The life of "common" people in different countries is almost the same - same problems, same believes. We can not be responsible for "political games" of our governments in different periods of human history. Why should we?
Are we so stupid?
Best regards
Ludmila
Ludmila, Romanians have a long history of betrayal by the Russians, therefore I believe that their use of caution and hate is quite justified. Not only were Romanian lands completely looted, and people robbed when the Russian army pulled out all during the 1800's, in more recent times, at some subconcious level Romanians blame Russians for communism (though they did vote for it themselves). Even so, I find the whole "enemy" thing a bit of an exageration, I don't think Romanians (who by all accounts are not more than farmers) could really consider Russians that badly.
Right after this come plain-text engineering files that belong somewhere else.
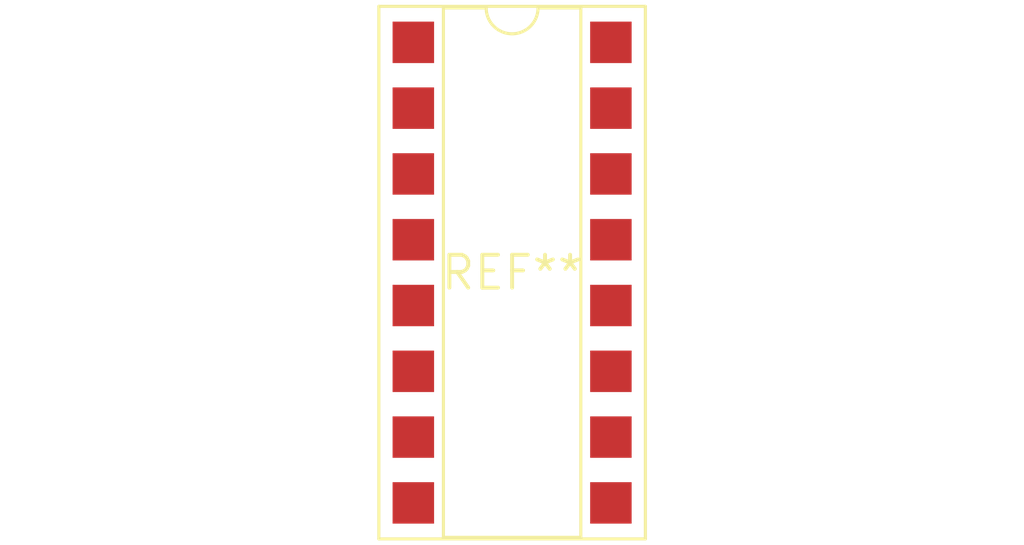
<source format=kicad_pcb>
(kicad_pcb (version 20240108) (generator pcbnew)

  (general
    (thickness 1.6)
  )

  (paper "A4")
  (layers
    (0 "F.Cu" signal)
    (31 "B.Cu" signal)
    (32 "B.Adhes" user "B.Adhesive")
    (33 "F.Adhes" user "F.Adhesive")
    (34 "B.Paste" user)
    (35 "F.Paste" user)
    (36 "B.SilkS" user "B.Silkscreen")
    (37 "F.SilkS" user "F.Silkscreen")
    (38 "B.Mask" user)
    (39 "F.Mask" user)
    (40 "Dwgs.User" user "User.Drawings")
    (41 "Cmts.User" user "User.Comments")
    (42 "Eco1.User" user "User.Eco1")
    (43 "Eco2.User" user "User.Eco2")
    (44 "Edge.Cuts" user)
    (45 "Margin" user)
    (46 "B.CrtYd" user "B.Courtyard")
    (47 "F.CrtYd" user "F.Courtyard")
    (48 "B.Fab" user)
    (49 "F.Fab" user)
    (50 "User.1" user)
    (51 "User.2" user)
    (52 "User.3" user)
    (53 "User.4" user)
    (54 "User.5" user)
    (55 "User.6" user)
    (56 "User.7" user)
    (57 "User.8" user)
    (58 "User.9" user)
  )

  (setup
    (pad_to_mask_clearance 0)
    (pcbplotparams
      (layerselection 0x00010fc_ffffffff)
      (plot_on_all_layers_selection 0x0000000_00000000)
      (disableapertmacros false)
      (usegerberextensions false)
      (usegerberattributes false)
      (usegerberadvancedattributes false)
      (creategerberjobfile false)
      (dashed_line_dash_ratio 12.000000)
      (dashed_line_gap_ratio 3.000000)
      (svgprecision 4)
      (plotframeref false)
      (viasonmask false)
      (mode 1)
      (useauxorigin false)
      (hpglpennumber 1)
      (hpglpenspeed 20)
      (hpglpendiameter 15.000000)
      (dxfpolygonmode false)
      (dxfimperialunits false)
      (dxfusepcbnewfont false)
      (psnegative false)
      (psa4output false)
      (plotreference false)
      (plotvalue false)
      (plotinvisibletext false)
      (sketchpadsonfab false)
      (subtractmaskfromsilk false)
      (outputformat 1)
      (mirror false)
      (drillshape 1)
      (scaleselection 1)
      (outputdirectory "")
    )
  )

  (net 0 "")

  (footprint "DIP-16_W7.62mm_SMDSocket_SmallPads" (layer "F.Cu") (at 0 0))

)

</source>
Posted by: Zalm at April 16, 2005 01:51 AMHere we have a little amateur history forum.
Some corrections: the Romanians did not vote for the communists, the elections in 1946 were grossly rigged. In what concerns “by all accounts are not more than farmers” I would like, the courageous Zaman, be a little more specific, maybe some references to those “all accounts”. Some “farmers” also made the US constitution.
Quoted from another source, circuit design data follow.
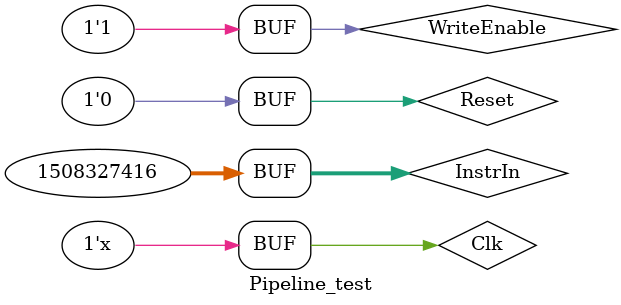
<source format=v>
`timescale 1ns / 1ps


module Pipeline_test;

	// Inputs
	reg [31:0] InstrIn;
	reg Reset;
	reg Clk;
	reg WriteEnable;

	// Outputs
	wire [31:0] ALUOut;
//	wire			DataSrc;
	
	// Instantiate the Unit Under Test (UUT)
	Pipeline uut (
		.InstrIn(InstrIn), 
		.rst(Reset), 
		.clk(Clk), 
		.WriteEnable(WriteEnable), 
		.Out(ALUOut)
	);

	always #5
	Clk = ~Clk;

	initial begin
		// Initialize Inputs
		InstrIn = 0;
		Reset = 1;
		Clk = 0;
		WriteEnable = 0;
 

		// Wait 100 ns for global reset to finish
		#100;
      
		Reset = 0;
		WriteEnable = 1;
		
		
//		---- I type ---
		#30
		InstrIn= 32'b011010_00000_00000_0000000000000101;		// I, add r0 with 00000005 =>   r0 = 00000005

		#10
		InstrIn= 32'b011010_00001_00001_0000000000001010;		// I, add r1 with 0000000A =>   r1 = 0000000A

		#10
		InstrIn= 32'b011010_00010_00010_1111111111111000;		// I, add r2 with 0000FFF8 =>   r2 = 0000FFF8

		#10
		InstrIn= 32'b011001_00011_00011_1111111111111000;		// I, not r3     		   =>   r3 = FFFFFFFF
		
		#10
		InstrIn= 32'b011100_00100_00100_1010101010101010;		// I, or r4 with 0000AAAA  =>   r4 = 00000AAAA
		
		#10
		InstrIn= 32'b011101_00101_00101_1111111111111111;		// I, and r5 with 0000FFFF =>   r5 = 00000000
		
		#10
		InstrIn= 32'b011110_00110_00110_1111111111111000;		// I, slt r6 with 0000FFFF8 =>  r6 = 00000001
		
		

//		---- R type ---

		#10
		InstrIn= 32'b010001_00111_00001_00000_00000000000;		// R, not r1(0000000A)                   =>  r7 = FFFFFFF5

		#10
		InstrIn= 32'b010010_01000_00001_00010_00000000000;		// R, add r1(0000000A) with r2(0000FFF8) =>  r8 = 00010002
		
		#10
		InstrIn= 32'b010010_01001_00001_00011_00000000000;		// R, add r1(0000000A) with r3(FFFFFFFF) =>  r9 = 00000009
		
		#10
		InstrIn= 32'b010010_01010_00001_00100_00000000000;		// R, add r1(0000000A) with r4(0000AAAA) =>  r10 = 0000AAB4
		
		#10
		InstrIn= 32'b010010_01011_00001_00101_00000000000;		// R, add r1(0000000A) with r5(00000000) =>  r11 = 0000000A  
		
		#10
		InstrIn= 32'b010010_01100_00001_00110_00000000000;		// R, add r1(0000000A) wtih r6(00000001) =>  r12 = 0000000B  
		
		#10
		InstrIn= 32'b010110_01111_00111_00111_11111111000;		// R, slt r7 with 0000FFFF8 =>  r15 = 00000000
		
		
		// Add stimulus here

	end
      
endmodule


</source>
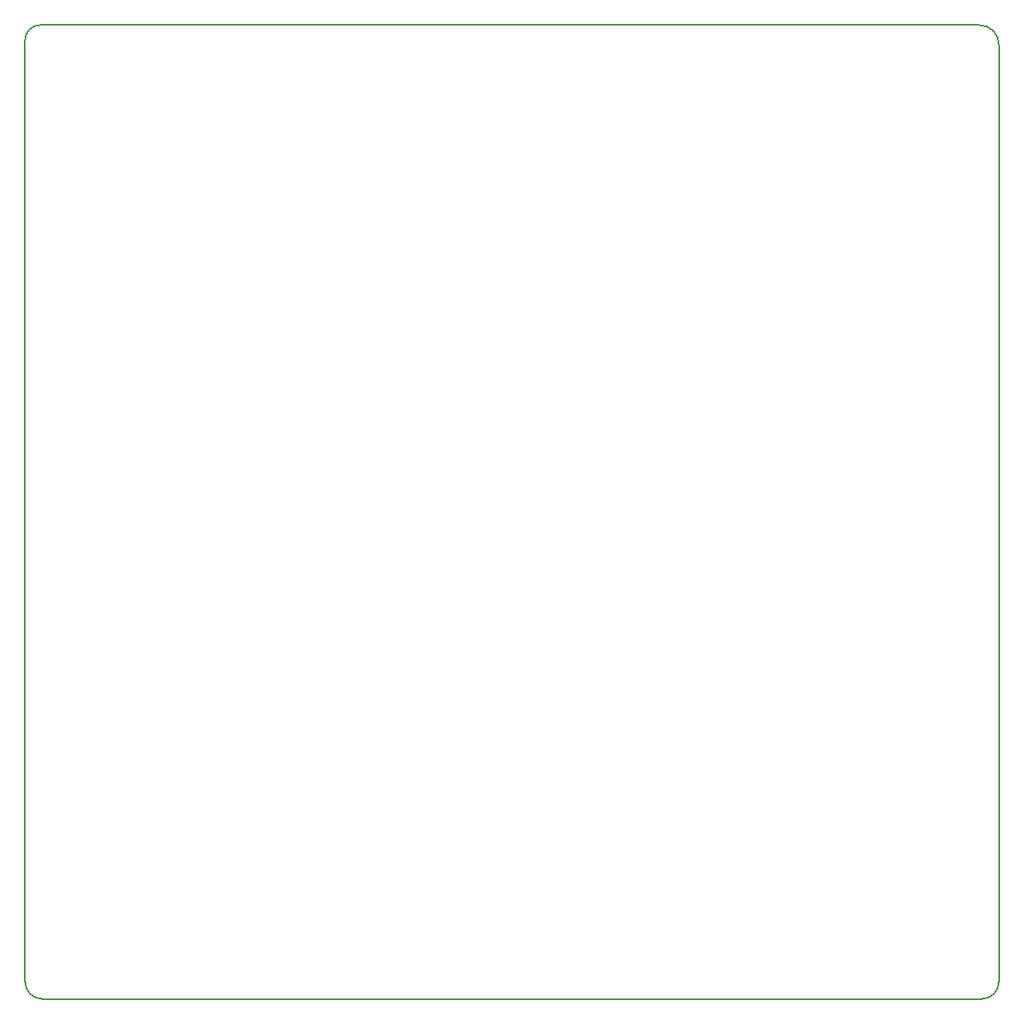
<source format=gm1>
G04 #@! TF.FileFunction,Profile,NP*
%FSLAX46Y46*%
G04 Gerber Fmt 4.6, Leading zero omitted, Abs format (unit mm)*
G04 Created by KiCad (PCBNEW 4.0.7) date 02/07/18 15:21:04*
%MOMM*%
%LPD*%
G01*
G04 APERTURE LIST*
%ADD10C,0.100000*%
%ADD11C,0.150000*%
G04 APERTURE END LIST*
D10*
D11*
X187250000Y-131750000D02*
X90750000Y-131750000D01*
X189000000Y-33750000D02*
X189000000Y-130000000D01*
X90500000Y-31750000D02*
X187000000Y-31750000D01*
X89000000Y-130000000D02*
X89000000Y-33250000D01*
X189000000Y-33750000D02*
G75*
G03X187000000Y-31750000I-2000000J0D01*
G01*
X90500000Y-31750000D02*
G75*
G03X89000000Y-33250000I0J-1500000D01*
G01*
X89000000Y-130000000D02*
G75*
G03X90750000Y-131750000I1750000J0D01*
G01*
X187250000Y-131750000D02*
G75*
G03X189000000Y-130000000I0J1750000D01*
G01*
M02*

</source>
In what concerns the Romanian lack of love for Russians. I would say that is not the Russians themselves that we do not like. I found myself that I can get along pretty well with individual Russians or Ukrainians. The Russian literature and music is highly appreciated by all Romanians that I know (as well as some Russian movies). It is the other things that Russia offered to this word that we like less, and I would say we where just collateral victims, the main victims being the Russians themselves.
Posted by: Marian Soare at April 16, 2005 06:41 AMActually, the people who wrote the US Constitution were of the upper class, Jefferson himself a slave owner. By farmers I meant that they are not a conquering people. They don't have any real ambition to expand, which hurts and will continue to hurt them economically throughout Romania's existence (likely to be an indefinite period). I know you can't deny this, and I'm also quite sure you are Romanian yourself, and as all people, tend to defend your homeland. And yes, you have me beaten when you say the elections were faked, as here even if the Romanians had revolted, the Soviet Union would have probably silenced them. On a side note, people are pawns in their government's games because the people themselves trust governments with power.